Faire de la tyrolienne au milieu de la forêt tropicale en fauteuil roulant ? Mélanie, 32 ans, l'a fait. Tenter des « slams » en festival, checker le DJ star Martin Garrix, découvrir l'Amérique du Nord… Rien n'arrête cette baroudeuse parisienne, pas même les obstacles liés à l'accessibilité. « Quand je me dis que j'ai fait de la tyrolienne au Costa Rica en fauteuil et que ça n'a posé de problème à personne, à partir de là, tout est possible », sourit celle qui partage aujourd'hui son quotidien sur les réseaux sociaux sous le nom de Travel on the wheels.
En situation de handicap depuis un accident de voiture à l'âge de 16 mois, cette Parisienne refuse pourtant qu'on résume le fauteuil roulant à une limite. « Ça a parfois été plus compliqué, plus challengeant, mais à la fin, j'ai toujours réussi », assure-t-elle. Après des études d'architecture, elle réalise lors d'un voyage marquant en 2020 qu'elle ne veut plus « reprendre ce rythme de vie-là », déchantant sur la réalité du métier en situation de handicap, « surtout dans la capitale ». Elle décide alors de se reconvertir et de créer son entreprise de coaching voyage adapté.
Handicap : rendre le voyage enfin accessible
Son objectif ? Aider les personnes handicapées à voyager sans transformer chaque déplacement en parcours du combattant. Car derrière une simple réservation d'hôtel se cachent souvent des heures de vérifications. « Je regarde plusieurs sites, le site officiel, Google Maps, j'appelle directement les établissements… », explique Mélanie. Largeur des portes, présence de marches, douche accessible, accès aux transports : chaque détail compte pour éviter les mauvaises surprises.

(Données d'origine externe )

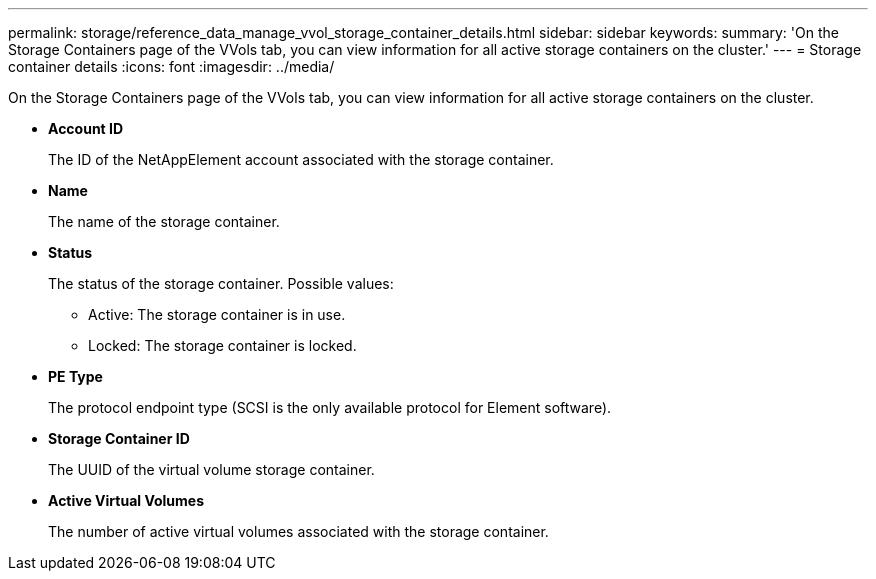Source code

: ---
permalink: storage/reference_data_manage_vvol_storage_container_details.html
sidebar: sidebar
keywords: 
summary: 'On the Storage Containers page of the VVols tab, you can view information for all active storage containers on the cluster.'
---
= Storage container details
:icons: font
:imagesdir: ../media/

[.lead]
On the Storage Containers page of the VVols tab, you can view information for all active storage containers on the cluster.

* *Account ID*
+
The ID of the NetAppElement account associated with the storage container.

* *Name*
+
The name of the storage container.

* *Status*
+
The status of the storage container. Possible values:

 ** Active: The storage container is in use.
 ** Locked: The storage container is locked.

* *PE Type*
+
The protocol endpoint type (SCSI is the only available protocol for Element software).

* *Storage Container ID*
+
The UUID of the virtual volume storage container.

* *Active Virtual Volumes*
+
The number of active virtual volumes associated with the storage container.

Selon l'ONU, plus de 1,3 milliard de personnes vivent avec un handicap dans le monde, mais l'accessibilité touristique reste encore très inégale. Mélanie constate même un paradoxe : « Quand je pars en voyage, c'est souvent plus simple que dans ma vie quotidienne à Paris. » Elle cite notamment l'Amérique du Nord comme exemple d'inclusion plus naturelle. « Là-bas, le handicap ne pose pas de problème dans l'organisation. »
« Le plus difficile, ce sont souvent les barrières mentales »
Au-delà des conseils pratiques, la jeune femme accompagne aussi les voyageurs pour dépasser leurs peurs et leurs croyances. « Beaucoup pensent qu'ils ne pourront jamais faire certaines choses », déplore-t-elle. Son rôle consiste alors à montrer ce qui est possible et à transmettre les « codes » du voyage accessible : quelles autorisations demander, quels équipements prévoir, comment anticiper un transfert ou un transport. « J'essaie d'être un peu le modèle que je n'ai pas eu plus jeune », confie-t-elle. Une démarche qui séduit particulièrement les personnes en fauteuil roulant manuel, souvent confrontées à un manque d'informations fiables. « Si tu n'as pas les bonnes infos, tu peux te retrouver coincé sur place et gâcher une expérience qui aurait pu être incroyable. »
Tourisme accessible : « Dites simplement ce qui existe »
Pour Mélanie, une grande partie du problème pourrait pourtant être réglée simplement. Elle appelle les professionnels du tourisme à mieux communiquer sur leurs infrastructures accessibles. « Vous avez une chambre PMR ? Un passage assez large pour un fauteuil ? Dites-le clairement », insiste-t-elle.
Car selon elle, l'accessibilité ne passe pas uniquement par de grands travaux, mais aussi par une meilleure circulation de l'information. « Si tu as envie de faire quelque chose aujourd'hui, il y a presque toujours une solution », conclut-elle. Une philosophie qui transforme peu à peu le voyage en espace d'émancipation pour de nombreuses personnes en situation de handicap.